Мы принялись за работу, а лейтенант Каретников прошел вдоль всего фронта нашей обороны и, не торопясь, направился через поле, наискосок, к бараку. Я посмотрел ему вслед. Он шел, как тогда, по дороге – задумчиво, заложив за спину руки.

Отрыть окоп для положения «лежа» дело нехитрое, и скоро мы уже лежали на животах в своих ячейках, почти дремля под апрельской синевой. Но напряжение не отпускало нас, потому что в любой миг могла последовать команда – и какая – неизвестно! – и это ощущение мешало нам по-настоящему расслабиться. И все же мы почти дремали под апрельской синевой, сознавая смутно, что пока лейтенанта нет, мы никуда не уйдем отсюда. Сержанты и Пащенко, не обращая на нас внимания, курили, лежа на вершине холма, о чем-то тихо говорили и смеялись.

А между тем лейтенант мог бы уже и вернуться.

Часов во взводе не было ни у кого, даже у самого лейтенанта Каретникова, это потом, в конце войны, появились у всех «Омеги» да «Лонжины», это потом вошел в моду «гвардейский мах» – обмен часами «ход на ход» – не глядя, по звуку. Это потом каждый открывал заднюю крышку и ковырялся финкой в механизмах трофейных часов, когда они останавливались. Все это было потом, еще не скоро… А пока что во взводе не было часов и узнать время тоже было негде. Но уже все, абсолютно все, а помкомвзвод Пащенко в особенности, тонко чувствовали тот момент, когда пора идти в расположение, на обед, так, чтобы прийти не слишком загодя и чтобы никто не смог упрекнуть, но и не слишком поздно, а именно в самый раз, – не торопясь, привести себя в порядок, приготовиться, и с сигналом, тут же, степенно направиться к кухне.

Мы почувствовали этот момент, но лейтенанта Каретникова еще не было.

Пащенко поднялся, расправил шинель и, стоя на вершине холма, хмуро смотрел в сторону барака. Уже никто не дремал, хотя все лежали и, покуривая, смотрели в ту же сторону, что и помкомвзвод.

Лейтенанта Каретникова не было видно.

Прошло еще минут двадцать.

– Становись! – сказал Пащенко негромко и затоптал окурок.

Мы вскочили, отряхиваясь, застегивая шинели и разгоняя под ремнем складки. Мы тоже побросали недокуренные цигарки и взяли на ремень карабины.
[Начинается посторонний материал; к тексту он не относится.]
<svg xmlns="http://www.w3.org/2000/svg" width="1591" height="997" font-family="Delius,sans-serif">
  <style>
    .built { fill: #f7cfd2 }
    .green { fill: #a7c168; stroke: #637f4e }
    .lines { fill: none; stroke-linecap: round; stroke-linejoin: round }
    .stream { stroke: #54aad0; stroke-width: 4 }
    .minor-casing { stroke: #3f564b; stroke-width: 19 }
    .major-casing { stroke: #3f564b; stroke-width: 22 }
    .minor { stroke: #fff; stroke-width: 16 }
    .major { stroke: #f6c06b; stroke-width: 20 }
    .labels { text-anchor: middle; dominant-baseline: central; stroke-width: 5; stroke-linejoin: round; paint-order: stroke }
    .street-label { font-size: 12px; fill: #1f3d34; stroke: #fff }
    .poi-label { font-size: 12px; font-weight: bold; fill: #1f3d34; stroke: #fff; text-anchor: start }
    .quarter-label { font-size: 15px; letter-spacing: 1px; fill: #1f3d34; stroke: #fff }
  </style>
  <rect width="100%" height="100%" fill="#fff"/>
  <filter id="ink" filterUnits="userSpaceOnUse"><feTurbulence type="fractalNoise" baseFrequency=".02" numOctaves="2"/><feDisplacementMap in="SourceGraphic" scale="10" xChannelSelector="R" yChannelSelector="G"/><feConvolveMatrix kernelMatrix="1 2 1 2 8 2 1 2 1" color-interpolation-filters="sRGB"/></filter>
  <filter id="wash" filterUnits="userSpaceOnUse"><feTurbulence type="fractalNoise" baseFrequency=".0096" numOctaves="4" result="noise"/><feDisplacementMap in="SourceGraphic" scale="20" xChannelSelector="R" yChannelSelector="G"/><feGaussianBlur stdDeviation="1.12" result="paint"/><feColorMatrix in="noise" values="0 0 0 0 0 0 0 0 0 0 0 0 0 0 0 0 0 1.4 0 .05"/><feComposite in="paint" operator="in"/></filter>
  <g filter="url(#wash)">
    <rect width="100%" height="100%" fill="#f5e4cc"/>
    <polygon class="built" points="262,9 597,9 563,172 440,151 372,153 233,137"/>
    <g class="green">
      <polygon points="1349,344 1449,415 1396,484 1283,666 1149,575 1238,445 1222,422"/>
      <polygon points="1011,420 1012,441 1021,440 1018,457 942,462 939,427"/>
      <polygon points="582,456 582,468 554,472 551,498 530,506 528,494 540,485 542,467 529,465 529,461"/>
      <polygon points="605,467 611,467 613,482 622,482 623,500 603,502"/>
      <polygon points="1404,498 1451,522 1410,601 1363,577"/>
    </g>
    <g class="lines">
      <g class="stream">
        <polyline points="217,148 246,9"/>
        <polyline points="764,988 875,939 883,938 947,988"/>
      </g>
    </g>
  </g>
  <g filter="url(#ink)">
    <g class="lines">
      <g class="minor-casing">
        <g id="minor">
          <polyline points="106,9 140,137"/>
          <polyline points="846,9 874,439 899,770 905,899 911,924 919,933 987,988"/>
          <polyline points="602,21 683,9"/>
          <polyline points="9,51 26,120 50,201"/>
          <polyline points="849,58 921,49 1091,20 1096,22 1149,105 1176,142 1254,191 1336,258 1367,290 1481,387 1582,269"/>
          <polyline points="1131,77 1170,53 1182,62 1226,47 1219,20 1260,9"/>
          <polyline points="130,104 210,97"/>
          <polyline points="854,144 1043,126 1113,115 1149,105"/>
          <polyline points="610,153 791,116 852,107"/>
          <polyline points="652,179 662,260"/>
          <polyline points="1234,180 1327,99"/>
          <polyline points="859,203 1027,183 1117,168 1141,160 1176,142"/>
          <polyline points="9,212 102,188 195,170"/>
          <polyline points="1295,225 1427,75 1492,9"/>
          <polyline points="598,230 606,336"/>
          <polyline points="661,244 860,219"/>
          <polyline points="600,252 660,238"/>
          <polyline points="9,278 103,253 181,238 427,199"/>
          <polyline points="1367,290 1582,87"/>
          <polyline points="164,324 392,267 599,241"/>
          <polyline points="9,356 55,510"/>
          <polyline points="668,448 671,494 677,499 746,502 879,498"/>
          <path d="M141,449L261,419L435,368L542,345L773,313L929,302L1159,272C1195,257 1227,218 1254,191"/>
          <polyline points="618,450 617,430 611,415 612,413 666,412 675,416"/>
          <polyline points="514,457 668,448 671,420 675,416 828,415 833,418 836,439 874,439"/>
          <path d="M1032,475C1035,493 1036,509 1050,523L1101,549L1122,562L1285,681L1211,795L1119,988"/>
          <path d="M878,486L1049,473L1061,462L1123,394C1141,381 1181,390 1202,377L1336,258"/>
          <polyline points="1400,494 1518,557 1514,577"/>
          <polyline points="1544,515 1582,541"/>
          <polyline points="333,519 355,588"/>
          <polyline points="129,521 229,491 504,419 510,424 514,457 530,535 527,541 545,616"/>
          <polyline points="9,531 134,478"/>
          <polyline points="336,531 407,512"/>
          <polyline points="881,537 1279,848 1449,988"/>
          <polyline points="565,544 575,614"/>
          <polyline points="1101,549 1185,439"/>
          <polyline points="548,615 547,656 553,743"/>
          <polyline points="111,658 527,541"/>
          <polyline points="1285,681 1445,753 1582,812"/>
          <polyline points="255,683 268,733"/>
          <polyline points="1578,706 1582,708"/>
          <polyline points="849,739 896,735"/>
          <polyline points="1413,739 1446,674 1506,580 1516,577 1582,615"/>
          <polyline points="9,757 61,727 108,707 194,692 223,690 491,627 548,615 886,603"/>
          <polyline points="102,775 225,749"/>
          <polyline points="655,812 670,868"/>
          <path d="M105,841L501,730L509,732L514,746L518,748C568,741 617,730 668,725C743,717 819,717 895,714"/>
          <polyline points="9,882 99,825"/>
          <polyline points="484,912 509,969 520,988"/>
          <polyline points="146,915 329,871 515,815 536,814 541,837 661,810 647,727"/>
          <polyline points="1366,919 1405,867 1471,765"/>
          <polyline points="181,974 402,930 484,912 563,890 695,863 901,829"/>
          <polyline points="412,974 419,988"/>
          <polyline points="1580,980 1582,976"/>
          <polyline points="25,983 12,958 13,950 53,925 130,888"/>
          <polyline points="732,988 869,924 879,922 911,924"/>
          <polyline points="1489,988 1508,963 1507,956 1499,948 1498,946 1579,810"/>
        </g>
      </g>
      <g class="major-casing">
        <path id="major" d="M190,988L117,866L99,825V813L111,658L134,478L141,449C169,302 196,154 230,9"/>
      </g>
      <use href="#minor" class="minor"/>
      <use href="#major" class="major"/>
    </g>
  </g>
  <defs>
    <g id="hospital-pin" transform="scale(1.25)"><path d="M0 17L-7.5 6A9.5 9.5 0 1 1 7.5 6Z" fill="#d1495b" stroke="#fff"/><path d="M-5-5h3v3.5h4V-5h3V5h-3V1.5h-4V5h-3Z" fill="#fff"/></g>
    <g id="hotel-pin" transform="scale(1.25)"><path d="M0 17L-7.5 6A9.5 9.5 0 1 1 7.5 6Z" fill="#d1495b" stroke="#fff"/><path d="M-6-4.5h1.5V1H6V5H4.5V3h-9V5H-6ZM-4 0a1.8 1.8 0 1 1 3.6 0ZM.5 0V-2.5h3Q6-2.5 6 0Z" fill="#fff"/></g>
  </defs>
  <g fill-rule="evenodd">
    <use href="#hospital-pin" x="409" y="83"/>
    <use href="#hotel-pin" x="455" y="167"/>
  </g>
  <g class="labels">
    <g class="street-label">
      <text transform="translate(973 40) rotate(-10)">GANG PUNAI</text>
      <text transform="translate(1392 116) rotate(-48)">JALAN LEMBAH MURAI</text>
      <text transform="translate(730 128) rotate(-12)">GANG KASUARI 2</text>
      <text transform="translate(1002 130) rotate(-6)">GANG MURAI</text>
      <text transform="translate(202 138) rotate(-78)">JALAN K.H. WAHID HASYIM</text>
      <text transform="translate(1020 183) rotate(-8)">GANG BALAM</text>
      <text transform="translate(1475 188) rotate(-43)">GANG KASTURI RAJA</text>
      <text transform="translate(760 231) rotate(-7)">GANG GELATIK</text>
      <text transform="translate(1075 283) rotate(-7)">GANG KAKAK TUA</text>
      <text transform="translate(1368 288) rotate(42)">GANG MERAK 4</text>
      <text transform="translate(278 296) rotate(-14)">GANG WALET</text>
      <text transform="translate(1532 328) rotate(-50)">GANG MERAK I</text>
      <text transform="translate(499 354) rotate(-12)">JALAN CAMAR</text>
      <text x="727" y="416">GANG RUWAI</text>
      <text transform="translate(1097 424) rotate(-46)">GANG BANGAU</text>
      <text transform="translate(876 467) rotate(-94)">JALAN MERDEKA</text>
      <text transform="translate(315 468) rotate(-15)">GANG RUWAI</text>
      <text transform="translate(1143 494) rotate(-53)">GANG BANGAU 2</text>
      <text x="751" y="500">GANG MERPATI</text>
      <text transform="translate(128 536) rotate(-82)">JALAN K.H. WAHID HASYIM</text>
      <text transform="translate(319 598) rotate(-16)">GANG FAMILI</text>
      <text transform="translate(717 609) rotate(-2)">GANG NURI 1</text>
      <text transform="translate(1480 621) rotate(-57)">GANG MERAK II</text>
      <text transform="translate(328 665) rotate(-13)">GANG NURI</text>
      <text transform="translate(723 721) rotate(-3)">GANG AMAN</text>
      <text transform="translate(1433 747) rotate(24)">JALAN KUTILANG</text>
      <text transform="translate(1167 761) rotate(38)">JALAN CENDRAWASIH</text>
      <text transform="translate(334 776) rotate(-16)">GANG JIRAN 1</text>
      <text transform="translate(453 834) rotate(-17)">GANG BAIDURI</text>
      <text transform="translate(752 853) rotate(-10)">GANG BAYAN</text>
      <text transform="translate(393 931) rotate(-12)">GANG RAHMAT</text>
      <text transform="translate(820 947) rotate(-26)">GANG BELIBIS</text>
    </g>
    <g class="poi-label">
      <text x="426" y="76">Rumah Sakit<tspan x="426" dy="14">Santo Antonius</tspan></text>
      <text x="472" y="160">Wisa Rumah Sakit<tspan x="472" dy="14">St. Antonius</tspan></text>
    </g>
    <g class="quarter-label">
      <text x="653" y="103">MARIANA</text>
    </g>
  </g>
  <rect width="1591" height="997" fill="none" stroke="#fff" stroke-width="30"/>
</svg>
– Шагомм-арш! – сказал Пащенко и повел взвод наискосок через поле, в сторону барака.

Барак был старый, длинный и серый, его крыша, крытая толем, немного осела посередине, перекосились окошки с ватой между рамами, с привычными, – крест-накрест, – бумажными полосками на стеклах.

Мы шли полем, наискосок, прямо к бараку, и сидевшие на солнышке возле входа ребятишки, бабы, старики, подняв головы, смотрели на нас – с восторгом, с завистью, с жалостью, с тоской, – кто как, – наверно, еще и с другими чувствами. Но никто не смотрел равнодушно.
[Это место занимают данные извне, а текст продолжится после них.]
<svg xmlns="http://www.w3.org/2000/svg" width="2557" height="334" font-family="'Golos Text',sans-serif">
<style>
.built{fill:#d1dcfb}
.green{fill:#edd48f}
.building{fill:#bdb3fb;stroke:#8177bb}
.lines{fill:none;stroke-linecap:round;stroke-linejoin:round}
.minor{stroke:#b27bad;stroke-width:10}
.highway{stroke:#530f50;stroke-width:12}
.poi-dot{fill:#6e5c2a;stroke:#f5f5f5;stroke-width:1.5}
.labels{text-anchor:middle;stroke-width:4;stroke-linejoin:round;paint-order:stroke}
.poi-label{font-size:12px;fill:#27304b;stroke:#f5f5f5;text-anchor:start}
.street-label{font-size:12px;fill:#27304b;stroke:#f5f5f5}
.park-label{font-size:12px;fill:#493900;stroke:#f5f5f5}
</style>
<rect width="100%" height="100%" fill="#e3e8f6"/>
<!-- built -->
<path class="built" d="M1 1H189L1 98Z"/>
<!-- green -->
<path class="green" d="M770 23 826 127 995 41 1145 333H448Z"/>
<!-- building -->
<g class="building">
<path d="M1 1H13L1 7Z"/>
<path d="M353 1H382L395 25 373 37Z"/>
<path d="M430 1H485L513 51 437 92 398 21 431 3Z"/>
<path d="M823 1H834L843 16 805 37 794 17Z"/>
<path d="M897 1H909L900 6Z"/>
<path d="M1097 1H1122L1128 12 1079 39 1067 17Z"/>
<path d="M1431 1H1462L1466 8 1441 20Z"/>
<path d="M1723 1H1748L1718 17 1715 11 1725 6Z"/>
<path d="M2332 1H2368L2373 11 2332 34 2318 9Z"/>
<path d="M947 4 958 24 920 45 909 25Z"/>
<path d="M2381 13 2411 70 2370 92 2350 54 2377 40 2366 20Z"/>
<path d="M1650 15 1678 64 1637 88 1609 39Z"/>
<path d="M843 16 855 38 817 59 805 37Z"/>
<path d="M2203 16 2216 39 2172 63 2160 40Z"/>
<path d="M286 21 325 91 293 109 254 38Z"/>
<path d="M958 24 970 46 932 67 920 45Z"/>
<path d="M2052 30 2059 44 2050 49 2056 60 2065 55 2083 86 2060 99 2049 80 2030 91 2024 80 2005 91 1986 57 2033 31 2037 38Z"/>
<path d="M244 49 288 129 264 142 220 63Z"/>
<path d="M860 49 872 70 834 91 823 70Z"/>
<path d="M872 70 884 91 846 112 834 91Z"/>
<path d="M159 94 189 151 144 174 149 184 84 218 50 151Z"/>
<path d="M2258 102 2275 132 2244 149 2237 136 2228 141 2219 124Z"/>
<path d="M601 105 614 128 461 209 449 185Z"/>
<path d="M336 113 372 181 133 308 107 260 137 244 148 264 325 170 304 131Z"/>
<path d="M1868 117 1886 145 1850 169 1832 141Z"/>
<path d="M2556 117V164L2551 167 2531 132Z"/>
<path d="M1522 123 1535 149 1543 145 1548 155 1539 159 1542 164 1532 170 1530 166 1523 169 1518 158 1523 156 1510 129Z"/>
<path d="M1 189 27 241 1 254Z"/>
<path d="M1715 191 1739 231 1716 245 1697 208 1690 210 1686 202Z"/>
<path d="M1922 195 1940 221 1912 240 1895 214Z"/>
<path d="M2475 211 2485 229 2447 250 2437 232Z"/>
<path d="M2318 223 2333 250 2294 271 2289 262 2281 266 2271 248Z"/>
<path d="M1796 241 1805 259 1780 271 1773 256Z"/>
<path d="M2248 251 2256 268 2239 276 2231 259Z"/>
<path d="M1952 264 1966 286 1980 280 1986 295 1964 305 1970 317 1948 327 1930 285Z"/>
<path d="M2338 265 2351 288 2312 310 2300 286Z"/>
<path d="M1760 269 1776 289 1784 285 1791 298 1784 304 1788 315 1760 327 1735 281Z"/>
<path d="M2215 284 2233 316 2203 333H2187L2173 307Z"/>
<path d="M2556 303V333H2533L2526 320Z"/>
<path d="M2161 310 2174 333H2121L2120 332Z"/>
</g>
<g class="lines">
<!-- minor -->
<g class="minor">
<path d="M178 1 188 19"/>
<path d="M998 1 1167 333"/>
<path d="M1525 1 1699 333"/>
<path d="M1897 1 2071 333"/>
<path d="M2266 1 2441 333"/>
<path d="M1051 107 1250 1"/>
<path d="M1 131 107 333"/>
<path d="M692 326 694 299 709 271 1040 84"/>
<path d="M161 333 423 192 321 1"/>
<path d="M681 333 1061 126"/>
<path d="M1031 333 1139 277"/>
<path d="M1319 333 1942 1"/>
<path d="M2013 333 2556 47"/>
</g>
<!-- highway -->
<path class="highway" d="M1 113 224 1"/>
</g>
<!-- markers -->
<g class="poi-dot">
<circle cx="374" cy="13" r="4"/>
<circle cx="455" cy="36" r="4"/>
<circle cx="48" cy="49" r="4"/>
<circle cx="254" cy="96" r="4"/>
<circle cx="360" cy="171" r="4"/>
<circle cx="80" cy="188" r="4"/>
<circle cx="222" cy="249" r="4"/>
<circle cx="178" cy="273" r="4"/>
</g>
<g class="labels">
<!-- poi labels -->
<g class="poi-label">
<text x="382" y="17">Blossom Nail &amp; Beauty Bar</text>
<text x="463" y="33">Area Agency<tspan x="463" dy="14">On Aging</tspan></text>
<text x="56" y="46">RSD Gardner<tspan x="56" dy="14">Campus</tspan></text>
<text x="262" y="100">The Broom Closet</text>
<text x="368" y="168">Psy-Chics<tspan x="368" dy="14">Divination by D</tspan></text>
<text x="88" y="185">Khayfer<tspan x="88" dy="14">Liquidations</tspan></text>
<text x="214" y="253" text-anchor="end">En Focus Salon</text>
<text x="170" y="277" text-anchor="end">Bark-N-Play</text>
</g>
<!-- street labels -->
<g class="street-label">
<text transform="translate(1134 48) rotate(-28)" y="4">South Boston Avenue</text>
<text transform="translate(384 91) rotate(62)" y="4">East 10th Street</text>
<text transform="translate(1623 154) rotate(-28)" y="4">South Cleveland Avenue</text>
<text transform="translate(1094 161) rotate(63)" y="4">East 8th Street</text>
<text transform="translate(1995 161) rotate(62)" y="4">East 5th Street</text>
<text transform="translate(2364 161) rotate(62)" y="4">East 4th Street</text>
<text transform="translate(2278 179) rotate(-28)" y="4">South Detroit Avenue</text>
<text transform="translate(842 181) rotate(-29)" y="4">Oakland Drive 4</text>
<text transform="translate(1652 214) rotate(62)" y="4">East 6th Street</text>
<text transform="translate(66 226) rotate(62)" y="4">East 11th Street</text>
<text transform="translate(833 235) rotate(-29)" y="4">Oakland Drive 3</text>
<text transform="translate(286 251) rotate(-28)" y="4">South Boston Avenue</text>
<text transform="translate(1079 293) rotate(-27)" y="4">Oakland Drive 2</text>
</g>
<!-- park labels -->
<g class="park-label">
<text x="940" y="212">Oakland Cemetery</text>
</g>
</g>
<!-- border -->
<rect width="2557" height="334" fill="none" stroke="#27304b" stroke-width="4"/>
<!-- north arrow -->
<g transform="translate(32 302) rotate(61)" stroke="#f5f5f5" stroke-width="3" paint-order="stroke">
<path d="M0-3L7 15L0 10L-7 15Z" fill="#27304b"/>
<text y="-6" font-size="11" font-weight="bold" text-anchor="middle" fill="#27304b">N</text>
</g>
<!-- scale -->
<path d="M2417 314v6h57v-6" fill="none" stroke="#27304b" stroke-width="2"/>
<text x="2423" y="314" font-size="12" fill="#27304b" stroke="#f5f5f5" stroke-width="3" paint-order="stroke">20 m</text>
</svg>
А ребятишки не выдержали, побежали навстречу строю, прыгая через кювет, не в силах дождаться, пока взвод сам выйдет на грязную, в щепках, мусоре, ледке и лужах весеннюю дорогу.

Но мы вышли на дорогу, подравнялись, и Пащенко сказал хмуро:

– Запевай! – и поскольку сразу не запели, добавил: – Стрельбицкий!
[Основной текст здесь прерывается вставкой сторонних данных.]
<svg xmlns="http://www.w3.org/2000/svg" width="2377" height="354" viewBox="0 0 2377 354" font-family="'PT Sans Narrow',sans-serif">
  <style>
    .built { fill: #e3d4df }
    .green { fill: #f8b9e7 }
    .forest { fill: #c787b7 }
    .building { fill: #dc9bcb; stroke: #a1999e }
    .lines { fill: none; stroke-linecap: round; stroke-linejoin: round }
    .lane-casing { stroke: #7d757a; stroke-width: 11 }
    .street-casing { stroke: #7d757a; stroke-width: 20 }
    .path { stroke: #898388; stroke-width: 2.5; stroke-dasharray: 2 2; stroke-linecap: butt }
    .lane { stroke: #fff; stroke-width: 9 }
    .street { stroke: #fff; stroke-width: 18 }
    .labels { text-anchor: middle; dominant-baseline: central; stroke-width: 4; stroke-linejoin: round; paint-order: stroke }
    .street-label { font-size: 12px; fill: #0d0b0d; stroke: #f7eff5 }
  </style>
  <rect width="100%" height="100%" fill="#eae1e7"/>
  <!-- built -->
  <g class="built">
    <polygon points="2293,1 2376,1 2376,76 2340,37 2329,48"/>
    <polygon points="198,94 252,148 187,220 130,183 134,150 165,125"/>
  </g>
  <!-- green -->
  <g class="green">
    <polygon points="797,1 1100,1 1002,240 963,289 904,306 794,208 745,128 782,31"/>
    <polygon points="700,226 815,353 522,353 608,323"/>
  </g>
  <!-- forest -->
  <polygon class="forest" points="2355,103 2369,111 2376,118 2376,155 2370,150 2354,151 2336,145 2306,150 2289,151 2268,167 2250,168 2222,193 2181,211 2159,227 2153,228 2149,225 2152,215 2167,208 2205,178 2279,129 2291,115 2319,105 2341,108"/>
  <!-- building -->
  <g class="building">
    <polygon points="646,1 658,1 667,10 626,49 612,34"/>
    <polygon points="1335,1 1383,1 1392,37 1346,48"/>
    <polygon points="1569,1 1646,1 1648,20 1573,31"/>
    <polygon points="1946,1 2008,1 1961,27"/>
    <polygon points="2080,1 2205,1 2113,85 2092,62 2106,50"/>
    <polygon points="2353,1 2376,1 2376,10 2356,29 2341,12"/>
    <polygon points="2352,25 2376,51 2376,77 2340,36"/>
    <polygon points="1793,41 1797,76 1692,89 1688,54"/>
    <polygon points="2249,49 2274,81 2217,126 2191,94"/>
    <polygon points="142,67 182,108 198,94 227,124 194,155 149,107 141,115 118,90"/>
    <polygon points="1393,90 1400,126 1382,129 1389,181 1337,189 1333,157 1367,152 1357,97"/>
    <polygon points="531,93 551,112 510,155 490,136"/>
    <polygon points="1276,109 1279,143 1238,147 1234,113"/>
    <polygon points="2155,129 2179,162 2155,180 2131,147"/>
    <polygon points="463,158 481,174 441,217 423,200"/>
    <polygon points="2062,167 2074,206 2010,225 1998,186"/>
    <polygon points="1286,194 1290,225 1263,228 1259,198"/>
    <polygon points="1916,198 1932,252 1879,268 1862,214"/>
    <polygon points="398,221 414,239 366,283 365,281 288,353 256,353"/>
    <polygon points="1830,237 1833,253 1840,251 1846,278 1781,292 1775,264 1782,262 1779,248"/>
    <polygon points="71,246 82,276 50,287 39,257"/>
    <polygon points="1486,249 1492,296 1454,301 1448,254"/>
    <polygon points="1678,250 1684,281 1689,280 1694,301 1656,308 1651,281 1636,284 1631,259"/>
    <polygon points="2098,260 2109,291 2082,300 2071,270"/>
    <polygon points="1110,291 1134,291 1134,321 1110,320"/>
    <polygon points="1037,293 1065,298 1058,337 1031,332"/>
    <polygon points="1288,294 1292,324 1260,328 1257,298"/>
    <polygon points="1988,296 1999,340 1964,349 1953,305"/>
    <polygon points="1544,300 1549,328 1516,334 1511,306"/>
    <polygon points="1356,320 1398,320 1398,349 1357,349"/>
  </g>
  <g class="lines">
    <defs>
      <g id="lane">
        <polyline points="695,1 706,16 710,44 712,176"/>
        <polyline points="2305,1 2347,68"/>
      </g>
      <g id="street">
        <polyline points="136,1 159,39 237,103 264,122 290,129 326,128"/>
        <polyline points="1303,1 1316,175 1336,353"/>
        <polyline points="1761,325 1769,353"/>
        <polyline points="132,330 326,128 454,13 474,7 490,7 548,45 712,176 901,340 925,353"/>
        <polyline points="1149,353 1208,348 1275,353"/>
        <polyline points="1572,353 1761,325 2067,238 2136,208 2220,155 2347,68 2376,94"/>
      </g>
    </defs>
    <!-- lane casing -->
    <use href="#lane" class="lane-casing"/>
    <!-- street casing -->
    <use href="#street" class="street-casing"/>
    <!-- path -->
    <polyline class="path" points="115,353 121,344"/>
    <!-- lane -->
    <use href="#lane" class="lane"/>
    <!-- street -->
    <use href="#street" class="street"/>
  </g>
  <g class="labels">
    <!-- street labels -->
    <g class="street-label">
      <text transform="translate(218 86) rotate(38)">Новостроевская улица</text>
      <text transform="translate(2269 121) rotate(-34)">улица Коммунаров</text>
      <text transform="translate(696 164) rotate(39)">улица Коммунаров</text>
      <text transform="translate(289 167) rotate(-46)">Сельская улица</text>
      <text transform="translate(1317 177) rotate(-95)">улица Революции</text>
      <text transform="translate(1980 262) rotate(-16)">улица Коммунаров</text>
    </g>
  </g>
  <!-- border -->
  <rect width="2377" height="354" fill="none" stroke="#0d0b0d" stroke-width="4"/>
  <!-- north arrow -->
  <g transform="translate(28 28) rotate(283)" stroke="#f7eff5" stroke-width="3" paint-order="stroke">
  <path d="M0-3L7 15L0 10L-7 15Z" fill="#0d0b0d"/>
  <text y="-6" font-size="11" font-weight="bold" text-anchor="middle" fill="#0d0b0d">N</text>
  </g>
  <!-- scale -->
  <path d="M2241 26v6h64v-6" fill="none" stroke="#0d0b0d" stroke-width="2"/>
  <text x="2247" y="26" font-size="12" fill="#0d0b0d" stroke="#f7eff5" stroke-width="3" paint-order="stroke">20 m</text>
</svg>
Витька откашлялся и запел. Голос у него был глухой, хрипловатый, мужественный. Если бы Витька бстался жив и ему пришло в голову стать со временем эстрадным певцом, его бы называли «безголосым» или «микрофонным».

За Ленинград, за город наш любимый,На бой с врагами уезжаю я.Не забывай, подруга дорогая,Пиши мне письма, милая моя.

И еще не дав совсем затихнуть Витьке, мы подхватили несколько медлительный, как бы раскачивающийся припев:

Не забывай, подруга дорогая,Про наши встречи, клятвы и мечты.Расстаемся мы тепе-ерь,Но, милая, поверь —Дороги наши встретятся в пути…

Помкомвзвод рассчитал правильно, мы грохнули припев как раз поравнявшись с бараком, и сразу же несколько женских ищущих лиц появилось за стеклами, за перекрещением наивных бумажных полос.

Мы миновали барак и лихо, с песней, под женскими взглядами пошли в сторону расположения, но метров через пятьдесят Пащенко скомандовал:

– Правое плечо вперед! – и взвод нестройно развернулся.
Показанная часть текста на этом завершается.